Magritte tra realtà e visione Una mostra antologica a Lugano e un percorso immersivo
Niente è come sembra nelle opere dell’artista belga sedotto dalla metafisica Una grande mostra a Lugano
«Tutti questi discorsi che vengono ora alla luce mi portano a credere che la nostra felicità dipenda anche da un enigma legato all’uomo e che il nostro dovere sia quello di provare a conoscerlo». È il 20 novembre del 1938. Al Musée Royal des Beaux Arts di Anversa, René Magritte (18981967) conclude così la sua conferenza «La ligne de vie», una delle rare occasioni in cui ha raccontato di sé e del suo lavoro. Coerente con le proprie parole, l’artista belga non ha mai smesso di indagare sugli enigmi che l’esistenza nasconde. Certo ci sono le teorie freudiane a supportarlo, così come il sodalizio con i Surrealisti. C’è anche il retaggio di una vena visionaria che traversa la pittura fiamminga da Bosch in poi. Ma in lui esistono anche una vocazione innata alla ribellione, al desiderio di contraddire le regole, che lo spingono a cercare nell’espressione artistica effetti misteriosi e sconvolgenti. Oggi la conferenza di Anversa è stata ripresa come filo conduttore della rassegna antologica «Magritte. La ligne de vie» allestita fino al 6 gennaio al Masi di Lugano.

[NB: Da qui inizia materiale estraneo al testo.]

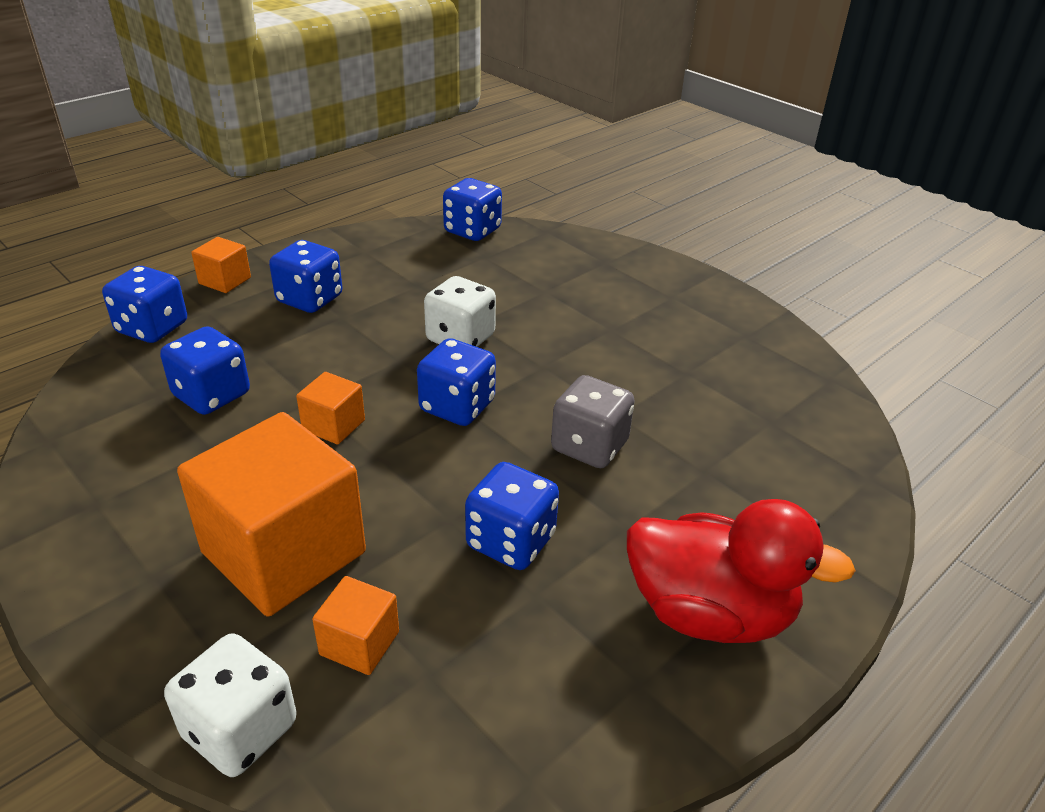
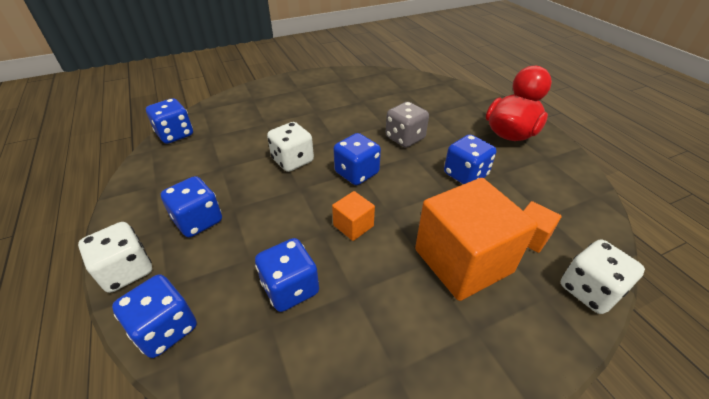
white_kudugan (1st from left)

La mostra, curata da Xavier Canonne, Julie Waseige e Guido Comis con il sostegno della Fondazione Magritte di Bruxelles, ripercorre attraverso più di 90 opere tutta la carriera dell’artista, dagli esordi nei primi anni Venti fino ai capolavori degli anni Sessanta. Il visitatore scopre così che già da giovane l’artista manifesta il desiderio di allontanarsi dalle convenzioni e interpretare il mondo da nuovi punti di vista: ecco allora un primo momento tra Cubismo e Futurismo, movimento che il belga ammira definendolo «una sfida al buonsenso». Fondamentale però è l’incontro con la Metafisica, che conosce nel ‘24 sulle pagine di una rivista: non a caso in mostra sono accostati «Le plaisir du poète», 1912, di Giorgio De Chirico, e «La traversée difficile», 1926, di Magritte. Il linguaggio metafisico lo aiuta nella creazione di un vocabolario più intellettuale, distaccato, inquietante: quel gioco tra realtà e visione, coscienza e incoscienza, sostanza e apparenza che caratterizza il suo universo. Lo strumento chiave è lo spaesamento, ottenuto in primis attraverso la decontestualizzazione degli oggetti: ne «Le noctambule», 1928, l’ambiente domestico notturno, illuminato da un incongruo lampione da strada, si fa subito ingannevole e ambiguo. Ma per rendere insolito ciò che è comune Magritte usa anche altri metodi: accostare tra loro cose senza relazioni logiche, dar corpo a sogni o ricordi infantili, sconvolgere proporzioni e materiali, immettere parole arbitrarie. Così, dice, «gli oggetti diventano finalmente sensazionali», e nascono dipinti straordinari come «La mémoire», 1948, «Modèle rouge», 1953, «La chambre d’écoute», 1958, «La grande guerre», 1964. Tra borghesi in bombetta senza identità e amanti dalle teste velate, mele smisurate e paesaggi disorientanti, il rivoluzionario Magritte ci lascia nello smarrimento, ma ci apre anche possibilità inesplorate. Perché niente è ciò che sembra.